→ YOUR INSTRUCTIONS
Up to and including the line that contains "возможность смены одежды.", write out each line of the material from its first line, exactly.

→ AVAILABLE DATA
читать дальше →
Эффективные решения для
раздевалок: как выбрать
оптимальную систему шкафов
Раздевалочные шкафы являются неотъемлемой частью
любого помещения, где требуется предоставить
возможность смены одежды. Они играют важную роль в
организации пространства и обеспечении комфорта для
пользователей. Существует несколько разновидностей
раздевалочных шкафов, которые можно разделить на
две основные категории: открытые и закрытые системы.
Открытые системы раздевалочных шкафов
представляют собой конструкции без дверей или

→ RESPONSE AREA
читать дальше →
Эффективные решения для
раздевалок: как выбрать
оптимальную систему шкафов
Раздевалочные шкафы являются неотъемлемой частью
любого помещения, где требуется предоставить
возможность смены одежды. Они играют важную роль в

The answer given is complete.